(Rendered images with source text)
..............................
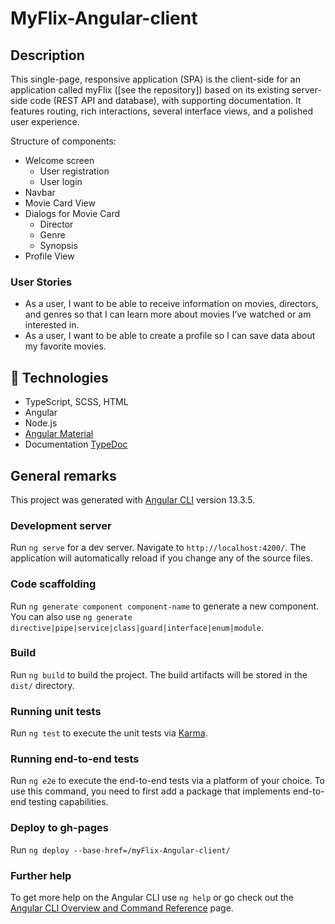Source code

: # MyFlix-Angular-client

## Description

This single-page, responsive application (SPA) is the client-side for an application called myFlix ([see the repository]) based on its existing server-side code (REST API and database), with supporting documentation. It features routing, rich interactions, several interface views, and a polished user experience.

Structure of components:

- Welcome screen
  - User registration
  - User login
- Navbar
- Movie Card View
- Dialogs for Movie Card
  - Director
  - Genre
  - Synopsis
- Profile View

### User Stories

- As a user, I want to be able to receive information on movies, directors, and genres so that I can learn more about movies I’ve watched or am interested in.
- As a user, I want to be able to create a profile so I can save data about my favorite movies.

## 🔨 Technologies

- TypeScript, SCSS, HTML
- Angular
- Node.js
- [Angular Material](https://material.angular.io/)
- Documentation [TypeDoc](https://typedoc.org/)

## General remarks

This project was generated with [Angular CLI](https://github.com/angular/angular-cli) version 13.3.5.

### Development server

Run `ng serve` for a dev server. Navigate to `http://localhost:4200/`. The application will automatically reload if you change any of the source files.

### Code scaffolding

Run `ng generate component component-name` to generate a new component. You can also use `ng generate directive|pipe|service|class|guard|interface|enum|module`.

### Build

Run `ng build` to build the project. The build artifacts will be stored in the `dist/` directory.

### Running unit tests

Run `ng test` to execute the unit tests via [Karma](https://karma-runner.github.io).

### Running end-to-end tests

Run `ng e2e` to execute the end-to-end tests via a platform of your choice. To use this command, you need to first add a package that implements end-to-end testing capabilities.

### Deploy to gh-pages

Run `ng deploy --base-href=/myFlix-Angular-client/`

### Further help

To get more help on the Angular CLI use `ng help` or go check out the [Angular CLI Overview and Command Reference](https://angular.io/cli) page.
..............................
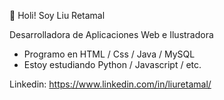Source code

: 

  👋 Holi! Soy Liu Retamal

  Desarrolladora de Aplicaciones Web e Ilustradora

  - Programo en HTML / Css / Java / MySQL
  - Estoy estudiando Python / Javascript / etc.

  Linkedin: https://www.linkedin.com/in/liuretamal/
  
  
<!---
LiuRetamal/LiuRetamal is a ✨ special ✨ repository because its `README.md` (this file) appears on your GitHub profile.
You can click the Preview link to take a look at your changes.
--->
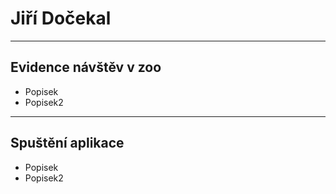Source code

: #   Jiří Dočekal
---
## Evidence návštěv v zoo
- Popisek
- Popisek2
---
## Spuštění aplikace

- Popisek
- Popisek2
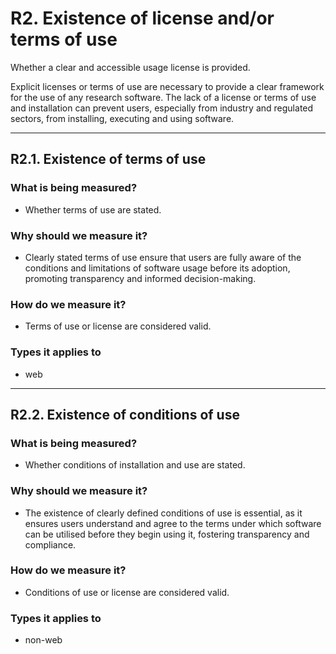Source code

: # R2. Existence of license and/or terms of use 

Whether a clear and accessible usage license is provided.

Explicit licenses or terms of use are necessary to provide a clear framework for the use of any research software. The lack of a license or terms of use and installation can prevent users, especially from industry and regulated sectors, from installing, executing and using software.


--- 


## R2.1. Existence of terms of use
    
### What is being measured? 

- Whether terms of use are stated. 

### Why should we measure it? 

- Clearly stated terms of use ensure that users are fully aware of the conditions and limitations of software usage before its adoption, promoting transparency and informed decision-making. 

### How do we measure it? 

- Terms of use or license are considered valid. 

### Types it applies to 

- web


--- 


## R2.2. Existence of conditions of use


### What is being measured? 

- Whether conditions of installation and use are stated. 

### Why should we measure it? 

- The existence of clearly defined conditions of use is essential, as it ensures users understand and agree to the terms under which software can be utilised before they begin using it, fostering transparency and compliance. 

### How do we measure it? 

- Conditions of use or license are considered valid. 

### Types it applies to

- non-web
..............................
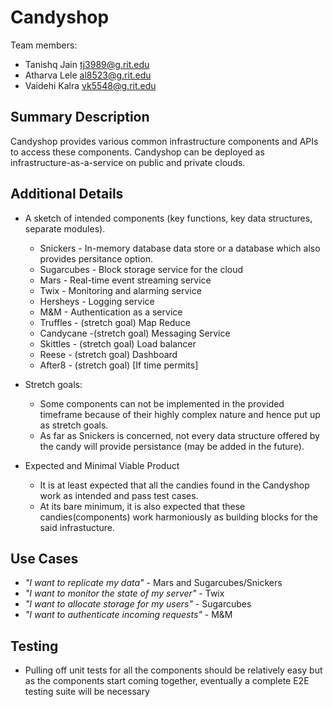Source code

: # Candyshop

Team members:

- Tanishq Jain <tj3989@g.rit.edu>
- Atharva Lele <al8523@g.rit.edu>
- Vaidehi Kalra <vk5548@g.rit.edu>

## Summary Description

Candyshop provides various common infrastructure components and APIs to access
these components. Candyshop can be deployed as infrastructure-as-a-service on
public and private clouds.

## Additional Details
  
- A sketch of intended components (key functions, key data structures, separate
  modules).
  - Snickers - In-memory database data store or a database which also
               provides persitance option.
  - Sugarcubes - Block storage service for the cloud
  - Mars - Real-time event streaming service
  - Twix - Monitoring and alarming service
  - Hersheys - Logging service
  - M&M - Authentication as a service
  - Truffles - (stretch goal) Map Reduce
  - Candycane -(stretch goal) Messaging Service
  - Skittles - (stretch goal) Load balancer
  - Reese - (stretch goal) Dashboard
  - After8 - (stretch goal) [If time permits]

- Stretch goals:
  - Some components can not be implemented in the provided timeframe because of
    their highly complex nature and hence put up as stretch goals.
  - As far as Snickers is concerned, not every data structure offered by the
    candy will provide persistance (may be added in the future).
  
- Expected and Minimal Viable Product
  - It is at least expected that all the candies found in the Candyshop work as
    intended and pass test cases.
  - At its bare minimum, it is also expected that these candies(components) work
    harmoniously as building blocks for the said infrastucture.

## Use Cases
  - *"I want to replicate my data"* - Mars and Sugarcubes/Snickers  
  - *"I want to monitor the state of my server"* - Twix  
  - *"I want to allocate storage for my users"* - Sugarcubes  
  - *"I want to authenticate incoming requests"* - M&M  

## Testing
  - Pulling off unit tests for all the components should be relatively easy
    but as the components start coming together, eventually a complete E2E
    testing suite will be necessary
..............................
→ Your objective
The only reply wanted is the number of lines in the records above containing the word "usage".

→ Response area
2